> **EXERCISE REQUIREMENTS**: What lines of the data include the string "back"? Copy them all.

> **MATERIALS PROVIDED**:
◆ ◆ ◆ ◆ ◆

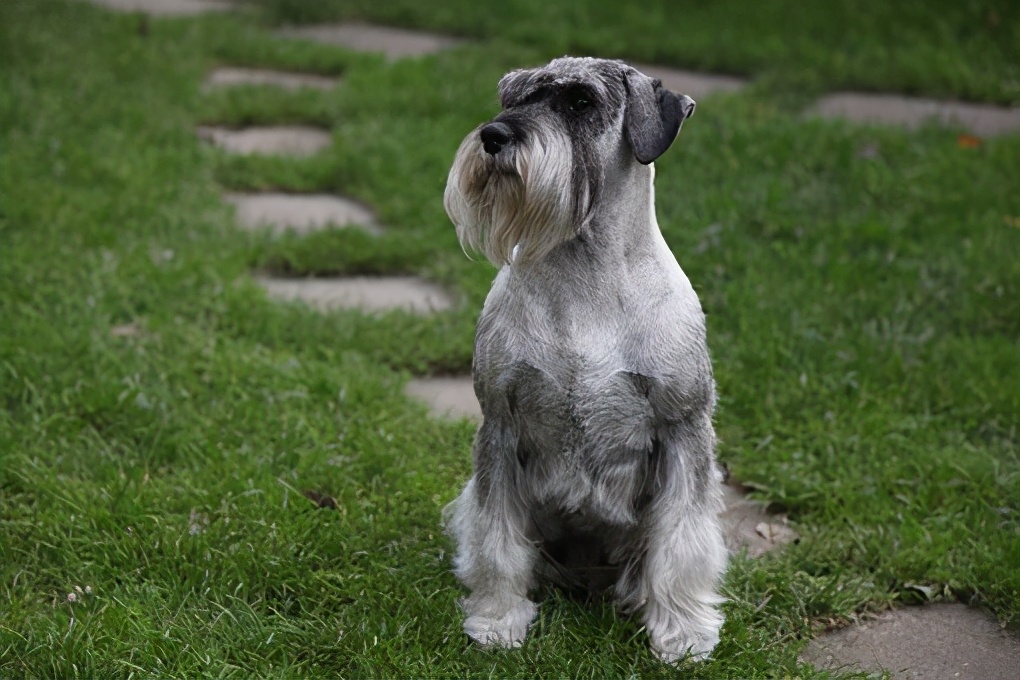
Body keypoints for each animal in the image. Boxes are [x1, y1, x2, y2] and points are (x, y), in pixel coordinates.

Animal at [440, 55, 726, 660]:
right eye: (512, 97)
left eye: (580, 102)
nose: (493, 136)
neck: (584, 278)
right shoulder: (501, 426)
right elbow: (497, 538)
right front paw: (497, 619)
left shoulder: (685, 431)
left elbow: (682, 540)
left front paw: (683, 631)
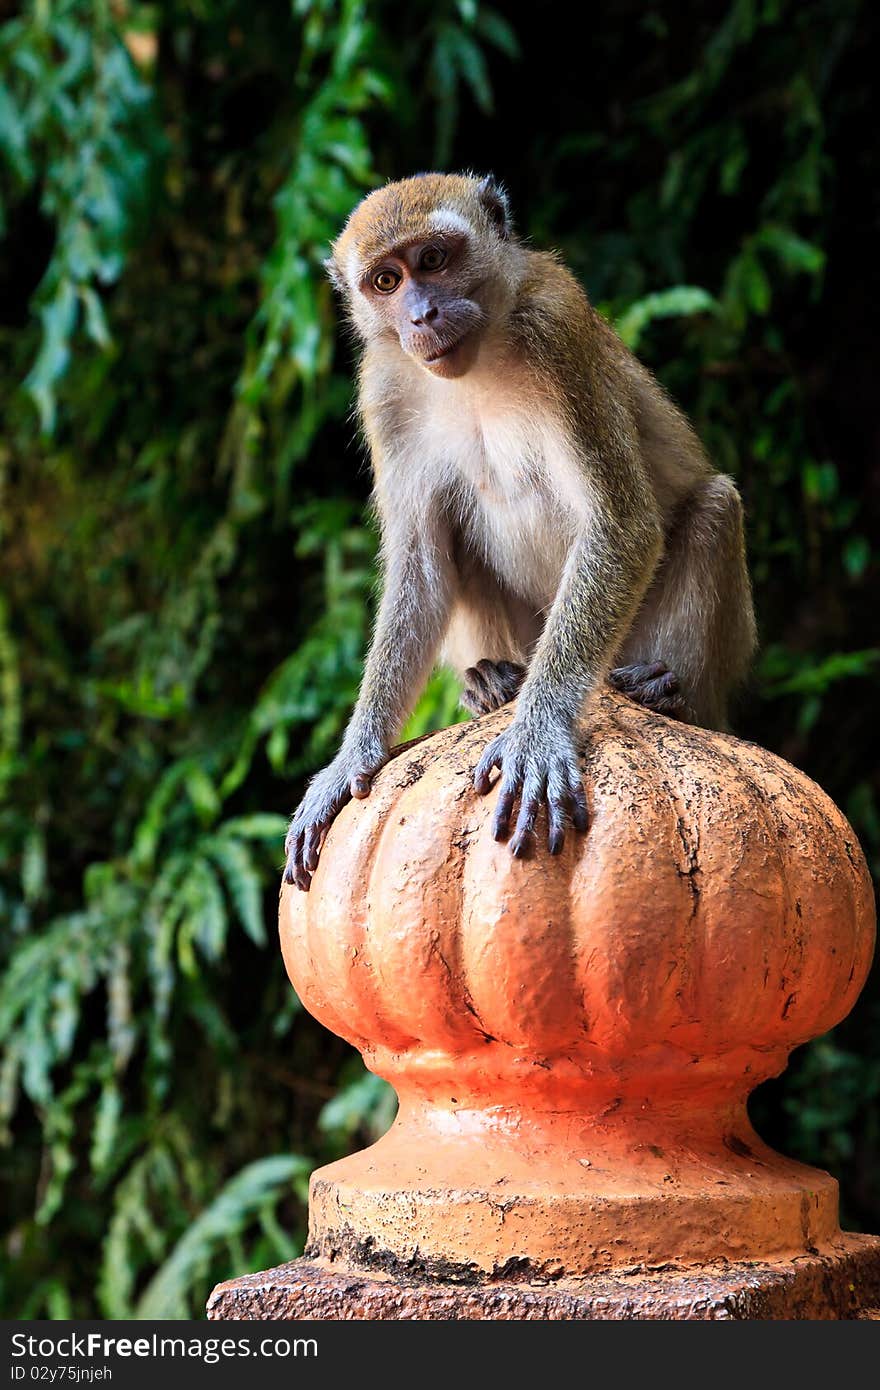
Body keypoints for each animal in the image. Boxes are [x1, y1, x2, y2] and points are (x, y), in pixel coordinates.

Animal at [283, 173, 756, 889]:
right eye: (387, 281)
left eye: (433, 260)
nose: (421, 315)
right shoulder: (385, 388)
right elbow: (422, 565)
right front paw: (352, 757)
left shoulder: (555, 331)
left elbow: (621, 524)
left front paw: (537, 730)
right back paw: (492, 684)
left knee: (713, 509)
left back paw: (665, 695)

◆ ◆ ◆ ◆ ◆

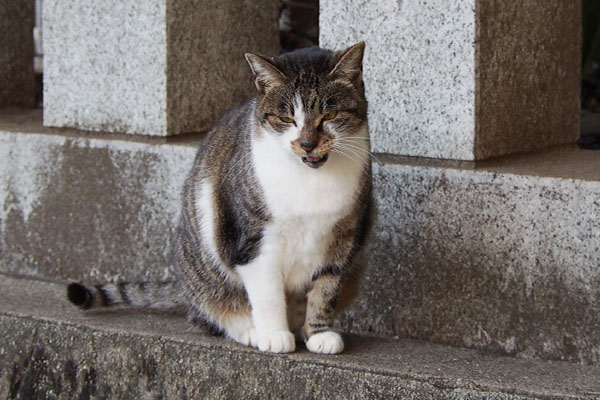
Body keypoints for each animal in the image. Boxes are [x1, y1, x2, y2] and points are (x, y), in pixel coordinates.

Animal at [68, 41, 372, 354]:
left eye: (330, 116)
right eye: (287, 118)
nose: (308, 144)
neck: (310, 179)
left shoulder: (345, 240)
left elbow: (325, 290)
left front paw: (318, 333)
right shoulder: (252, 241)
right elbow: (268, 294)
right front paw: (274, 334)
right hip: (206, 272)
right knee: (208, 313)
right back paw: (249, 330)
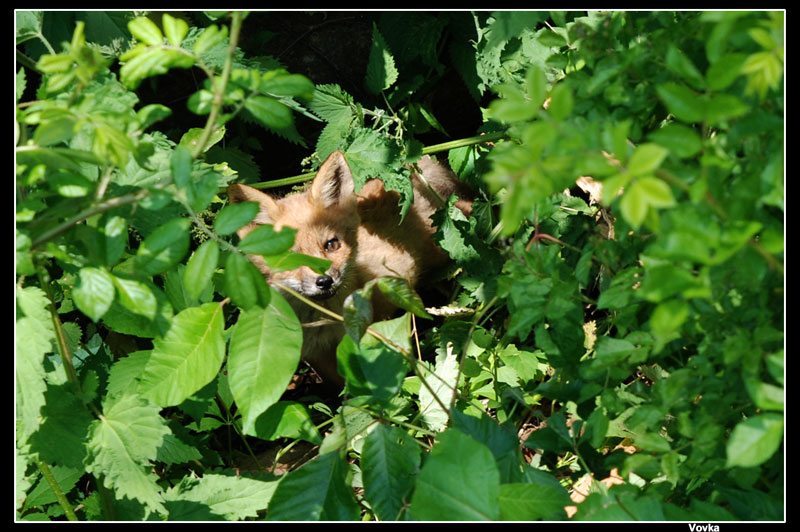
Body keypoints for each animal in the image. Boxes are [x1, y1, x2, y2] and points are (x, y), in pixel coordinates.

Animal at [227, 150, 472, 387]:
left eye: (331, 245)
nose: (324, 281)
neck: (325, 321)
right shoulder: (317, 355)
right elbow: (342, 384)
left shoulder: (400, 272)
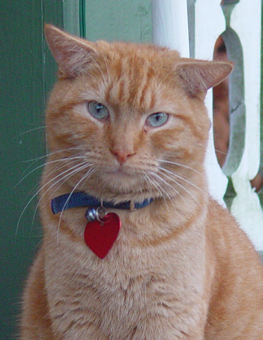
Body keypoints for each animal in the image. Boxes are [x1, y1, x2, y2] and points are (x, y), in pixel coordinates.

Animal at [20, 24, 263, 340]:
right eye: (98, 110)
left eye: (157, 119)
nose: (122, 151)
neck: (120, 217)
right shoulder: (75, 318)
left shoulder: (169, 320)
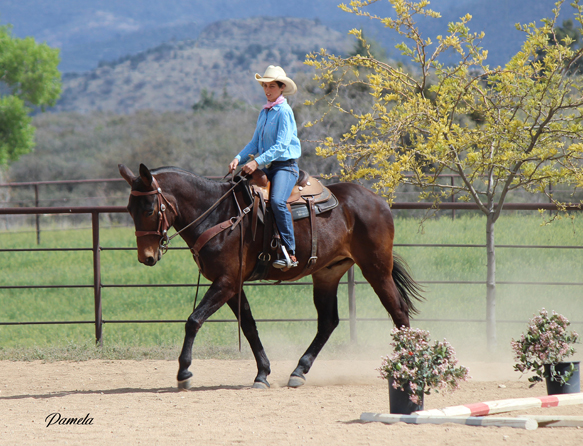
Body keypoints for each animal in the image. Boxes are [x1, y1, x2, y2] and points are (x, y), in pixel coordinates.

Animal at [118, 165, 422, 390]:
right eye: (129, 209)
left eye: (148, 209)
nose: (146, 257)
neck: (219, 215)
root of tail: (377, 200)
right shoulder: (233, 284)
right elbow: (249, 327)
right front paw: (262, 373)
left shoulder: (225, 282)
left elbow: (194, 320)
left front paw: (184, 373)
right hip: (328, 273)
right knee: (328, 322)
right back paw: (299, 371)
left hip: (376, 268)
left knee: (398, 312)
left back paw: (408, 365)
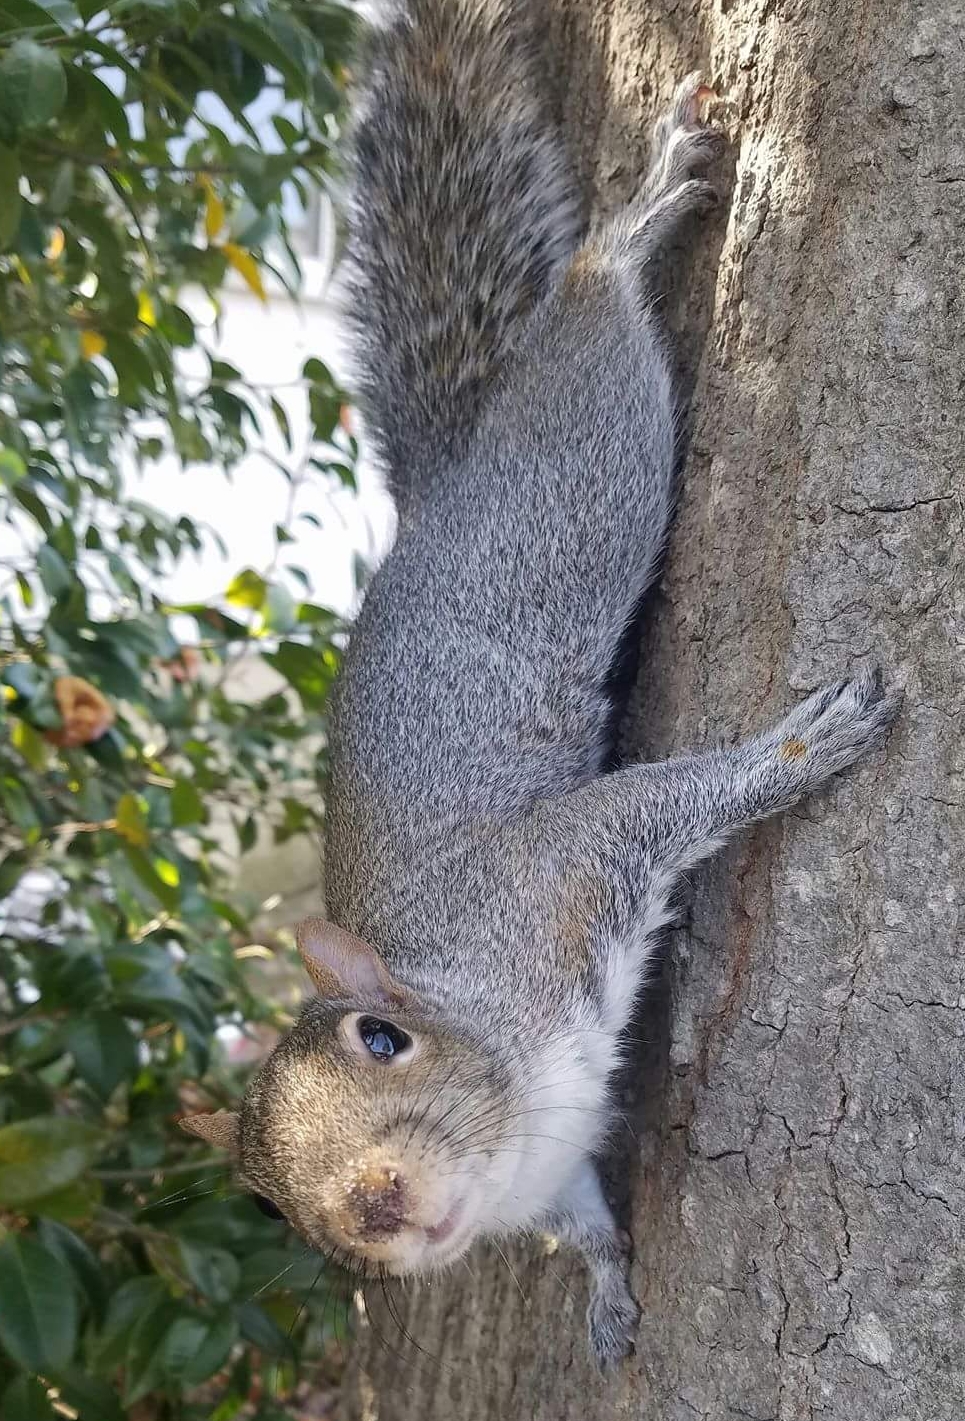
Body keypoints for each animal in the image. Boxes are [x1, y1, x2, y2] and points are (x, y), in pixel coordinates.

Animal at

◆ ◆ ◆ ◆ ◆

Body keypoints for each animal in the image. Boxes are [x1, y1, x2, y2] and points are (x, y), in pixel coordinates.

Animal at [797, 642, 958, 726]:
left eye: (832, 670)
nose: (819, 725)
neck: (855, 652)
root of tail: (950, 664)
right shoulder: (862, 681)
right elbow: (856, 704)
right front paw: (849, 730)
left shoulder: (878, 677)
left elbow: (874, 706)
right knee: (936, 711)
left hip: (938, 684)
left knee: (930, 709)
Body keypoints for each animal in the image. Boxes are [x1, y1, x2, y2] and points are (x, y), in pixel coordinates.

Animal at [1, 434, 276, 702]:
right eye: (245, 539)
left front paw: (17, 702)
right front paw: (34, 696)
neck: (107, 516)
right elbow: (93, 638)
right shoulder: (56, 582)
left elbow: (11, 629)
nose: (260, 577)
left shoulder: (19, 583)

◆ ◆ ◆ ◆ ◆

> **RESULT OF THIS TASK**:
right back paw: (492, 684)
left back paw: (665, 695)
right back paw: (249, 330)
right back paw: (299, 371)
left back paw: (408, 365)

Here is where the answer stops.